Se prendió cariñosamente al cuello de Félix; él la apartó para mirarle los ojos. Pero no bastó la mirada; a esta mujercita había que formularle explícitamente las preguntas, sacarle las respuestas con tirabuzón.
– ¿Qué quieres decir?
– Corazón, nunca he estado con un hombre como tú. Sólo por ti dejaría para siempre a don Memo a quien tanto le debo.
Félix había mirado la memoria dolorosa en los ojos cerrados para siempre de Sara; en los ojos bien abiertos de Licha vio una amenaza sonriente. No pudo reírse de ella ni enojarse con ella. Desvió la mirada hacia el féretro de Sara. De una panera misteriosa estas dos mujeres a las que todo en la vida separó se estaban reuniendo en un lugar de la muerte, repartiéndose un poco este y otros dolores. Súbitamente, las dos aparecían aquí como nunca habían aparecido antes, portadoras de secretos, terribles las dos.
– ¿Quién trajo aquí a esta mujer? -Félix decidió tomar por los cuernos la novedad de su visión de Lichita -¿quién puso el anuncio en el periódico comunicando el deceso, el lugar del velorio, la incineración mañana…?
– Si te digo que fueron los meros gallones de su país, ¿me vas a creer? -sonrió Licha.
– Me estás pidiendo que no te crea.
Licha le guiñó un ojito de capulín:
– Segurolas. Si chencho no eres.
– El periódico decía que la embajada de Israel se desentendió de ella. ¿Entonces quién? Bernstein fue herido, ¿está muerto también? -dijo Félix más para sí mismo que para Licha. Si no fueron ellos, ¿entonces quién?
El silencio taimado de la enfermera se prolongó como el chisporroteo de las velas agonizantes.

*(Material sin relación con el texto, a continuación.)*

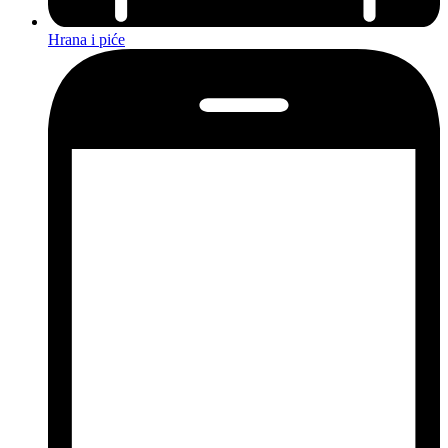
Hrana i piće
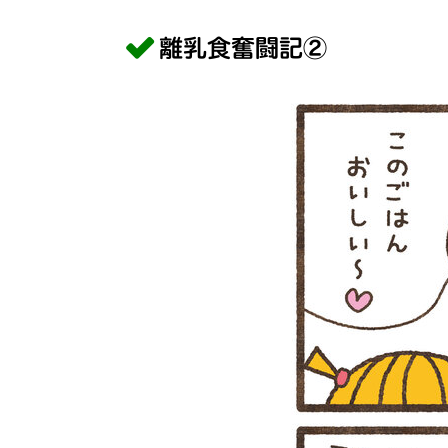
離乳食奮闘記②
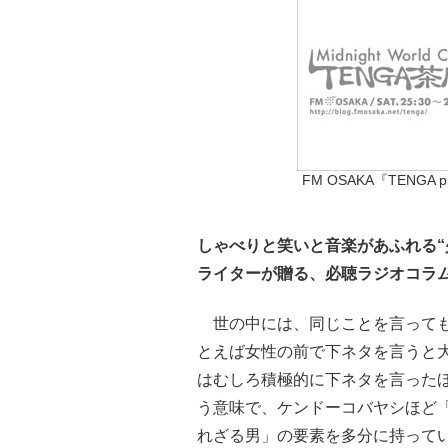
FM OSAKA『TENGA pre
しゃべりと笑いと音楽があふれる“
ライターが贈る、必聴ラジオコラ
世の中には、同じことを言っても
とえば女性の前で下ネタを言うと
はむしろ積極的に下ネタを言った
う意味で、ケンドーコバヤシほど
れざる男」の要素を多分に持って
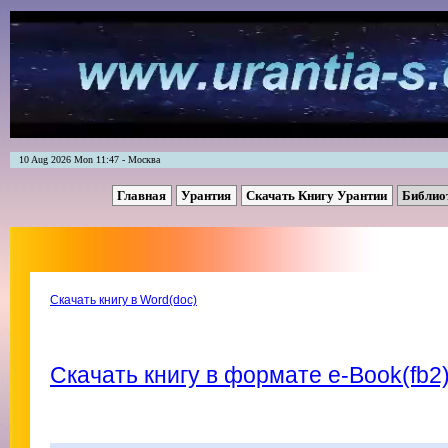
10 Aug 2026 Mon 11:47 - Москва
Главная
Урантия
Скачать Книгу Урантии
Библио
Скачать книгу в Word(doc)
Скачать книгу в формате e-Book(fb2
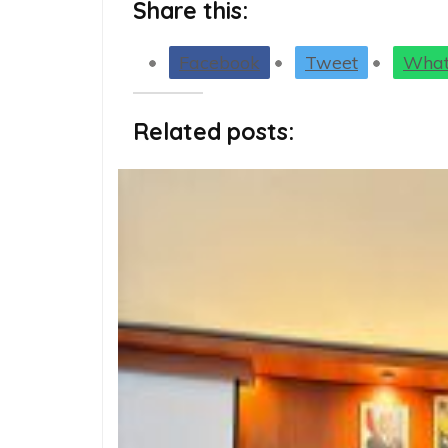
Share this:
Facebook
Tweet
What
Related posts:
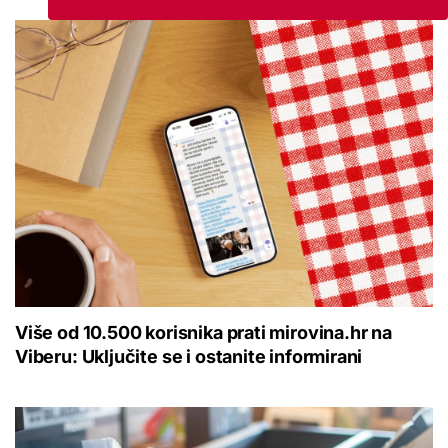
Više od 10.500 korisnika prati mirovina.hr na
Viberu: Uključite se i ostanite informirani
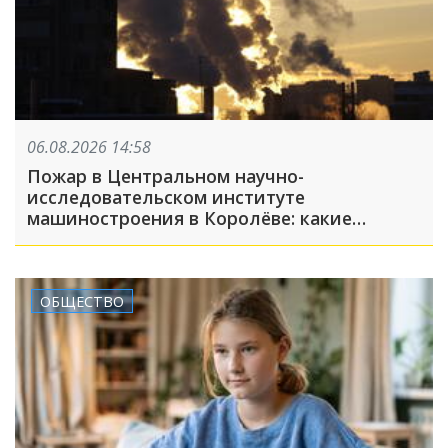
06.08.2026 14:58
Пожар в Центральном научно-
исследовательском институте
машиностроения в Королёве: какие
появились подробности к этому часу?
ОБЩЕСТВО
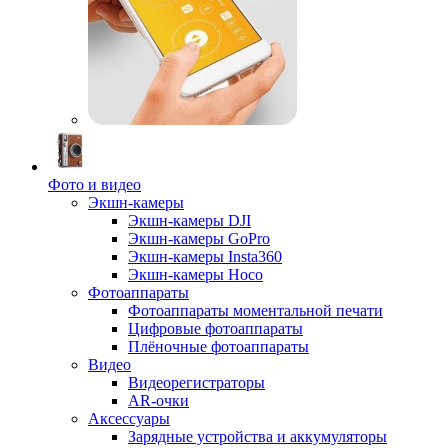
Фото и видео
Экшн-камеры
Экшн-камеры DJI
Экшн-камеры GoPro
Экшн-камеры Insta360
Экшн-камеры Hoco
Фотоаппараты
Фотоаппараты моментальной печати
Цифровые фотоаппараты
Плёночные фотоаппараты
Видео
Видеорегистраторы
AR-очки
Аксессуары
Зарядные устройства и аккумуляторы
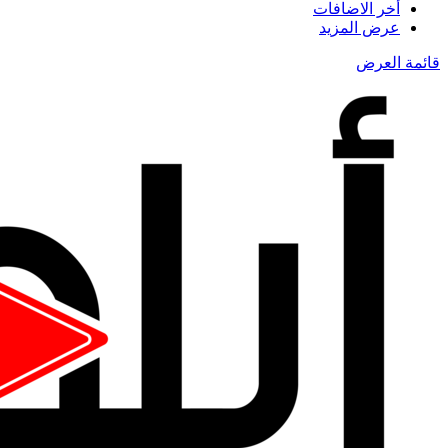
أخر الاضافات
عرض المزيد
قائمة العرض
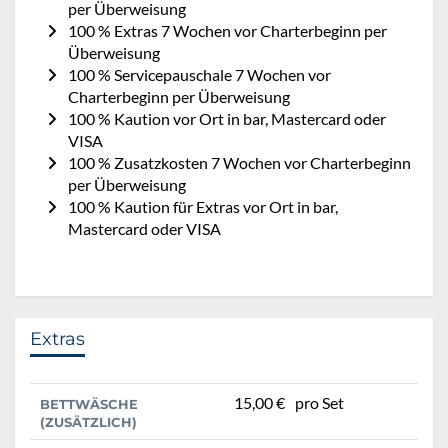
per Überweisung
100 % Extras 7 Wochen vor Charterbeginn per
Überweisung
100 % Servicepauschale 7 Wochen vor
Charterbeginn per Überweisung
100 % Kaution vor Ort in bar, Mastercard oder
VISA
100 % Zusatzkosten 7 Wochen vor Charterbeginn
per Überweisung
100 % Kaution für Extras vor Ort in bar,
Mastercard oder VISA
Extras
15,00 €
pro Set
BETTWÄSCHE
(ZUSÄTZLICH)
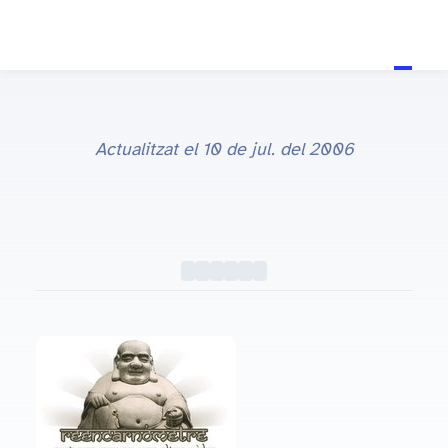
Actualitzat el
10 de jul. del 2006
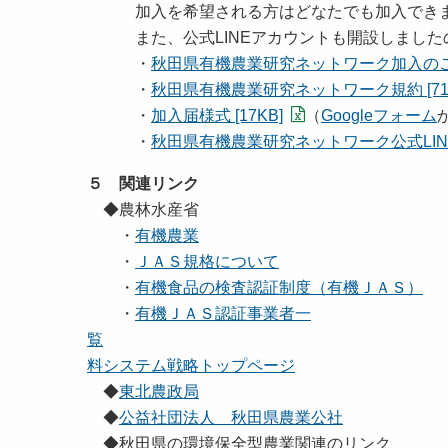
加入を希望される方はどなたでも加入できま
また、公式LINEアカウントも開設しました
・
秋田県有機農業研究ネットワーク加入のご案内
・
秋田県有機農業研究ネットワーク規約 [71K
・
加入届様式 [17KB]
（
Googleフォーム
・
秋田県有機農業研究ネットワーク公式LINE
５ 関連リンク
◆農林水産省
・
有機農業
・
ＪＡＳ規格について
・
有機食品の検査認証制度（有機ＪＡＳ）
・
有機ＪＡＳ認証事業者一
覧
料システム戦略トップページ
◆
東北農政局
◆
公益社団法人 秋田県農業公社
◆秋田県の環境保全型農業関連のリンク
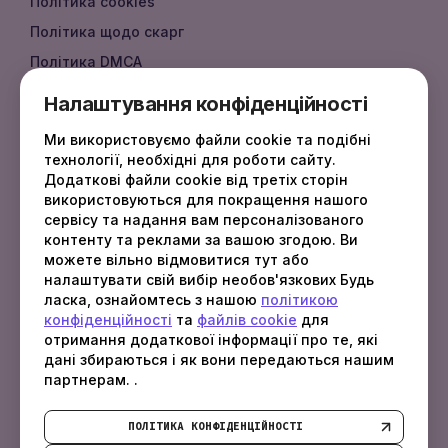
Політика cookies
Політика щодо скарг
Політика DMCA
Документація API
Налаштування конфіденційності
Документація
Ми використовуємо файли cookie та подібні
FAQ
технології, необхідні для роботи сайту.
Додаткові файли cookie від третіх сторін
використовуються для покращення нашого
сервісу та надання вам персоналізованого
КОНТАКТИ
контенту та реклами за вашою згодою. Ви
можете вільно відмовитися тут або
sales
@
fotbo.com
налаштувати свій вибір необов'язкових Будь
support
@
fotbo.com
ласка, ознайомтесь з нашою
політикою
конфіденційності
та
файлів cookie
для
отримання додаткової інформації про те, які
Latvia, Rīga, Raņķa dambis 30 - 110, LV-1048
дані збираються і як вони передаються нашим
партнерам. .
ПОЛІТИКА КОНФІДЕНЦІЙНОСТІ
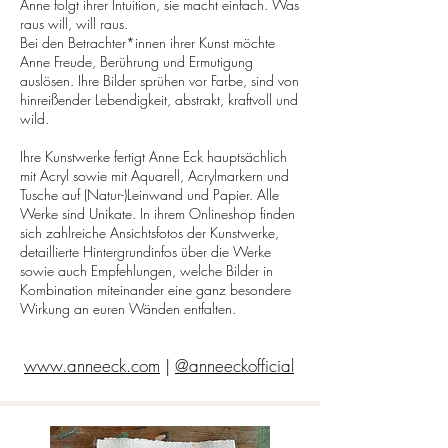
Anne folgt ihrer Intuition, sie macht einfach. Was
raus will, will raus.
Bei den Betrachter*innen ihrer Kunst möchte
Anne Freude, Berührung und Ermutigung
auslösen. Ihre Bilder sprühen vor Farbe, sind von
hinreißender Lebendigkeit, abstrakt, kraftvoll und
wild.
Ihre Kunstwerke fertigt Anne Eck hauptsächlich
mit Acryl sowie mit Aquarell, Acrylmarkern und
Tusche auf (Natur-)Leinwand und Papier. Alle
Werke sind Unikate. In ihrem Onlineshop finden
sich zahlreiche Ansichtsfotos der Kunstwerke,
detaillierte Hintergrundinfos über die Werke
sowie auch Empfehlungen, welche Bilder in
Kombination miteinander eine ganz besondere
Wirkung an euren Wänden entfalten.
www.anneeck.com
|
@anneeckofficial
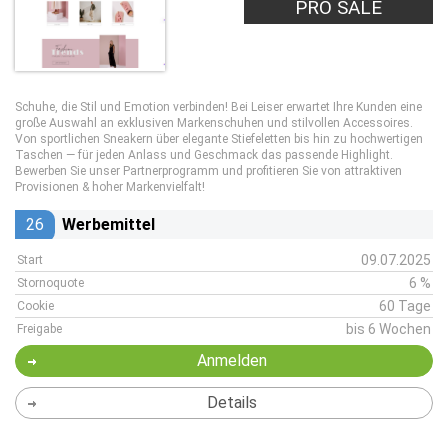
PRO SALE
Schuhe, die Stil und Emotion verbinden! Bei Leiser erwartet Ihre Kunden eine
große Auswahl an exklusiven Markenschuhen und stilvollen Accessoires.
Von sportlichen Sneakern über elegante Stiefeletten bis hin zu hochwertigen
Taschen — für jeden Anlass und Geschmack das passende Highlight.
Bewerben Sie unser Partnerprogramm und profitieren Sie von attraktiven
Provisionen & hoher Markenvielfalt!
26
Werbemittel
09.07.2025
Start
6 %
Stornoquote
60 Tage
Cookie
bis 6 Wochen
Freigabe
Anmelden
Details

Félix se negó a precipitar lo que temía, las palabras absurdas de Licha, las condiciones que quería imponerle esta mujer inesperada.
– Corazón, no hay más que un macho en este mundo que me pueda obligar a traicionar a don Memo que tan bueno ha sido conmigo.
– ¿Te refieres a Simón Ayub? -dijo Félix brutalmente.
Licha se le prendió de la solapa:
– Tú, corazón, tú sólo tú como dice la canción. Sólo si tú me lo pides yo te lo digo. Sólo si tú me lo das yo te lo doy, corazoncito.
– No -dijo Maldonado agarrándose a la cola de una intuición que le pasó como un cometa por la mente-, te pregunto si Simón Ayub dispuso todo esto…
Permitió que su mano señalara hacia el féretro, los pies desnudos y el menorah que se iba apagando. No era ese el lugar de su mano; acarició un seno bajo el escote de Licha, la miró como dándole a entender que sí, estaba bien, lo que ella quisiera.
– ¿Tú crees? -Licha se apartó de Félix contoneándose victoriosa, pero Félix la sintió por primera vez asustada. Licha extrajo un chicle de su bolsa acharolada y lo desenvolvió deliberadamente. Félix la tomó del brazo y se lo apretó.
– ¡Ay! No maguyes.
– ¿Sabes? -dijo Félix con la voz de familiaridad violenta que en realidad le gustaba a Licha, recordó eso, a eso sí respondía sin defensas Licha-, ¿sabes? -le dijo-, a todas las mujeres hay que aguantarlas…
– Yo no corazón, yo me hago querer -chilló quedamente la enfermera.
– A todas hay que aguantarlas -dijo Félix sin soltar el brazo adolorido de Licha-, a cualquiera o a una sola, da No hay salida. Hasta cuando las rechazas, tienes que aguantarlas.
Recogió la maleta y salió caminando de prisa del recinto fúnebre. Licha se quedó un instante con el chicle en la boca, sin mascarlo, aturdida por los cambios de actitud de Félix y en seguida corrió detrás de él, repiqueteando con sus tacones picudos. Lo alcanzó en la escalera. Trató de detenerlo tirando de la manga, se adelantó y se le plantó enfrente.
– Déjame pasar, Licha.
– Está bueno, ya no me castigues más -dijo Licha aventando hacia atrás la cabeza-, Simón se ocupó de todo, es cierto, él la trajo aquí -dijo que tú la seguirías a cualquier parte porque estabas enculado de la vieja…
El tono rispido, histérico de la voz de Licha fue cortado por una bofetada de Félix. La enfermera fue a dar contra un muro de mármol, se retiró dejando una huella húmeda, como la sábana sobre el cuerpo de Sara.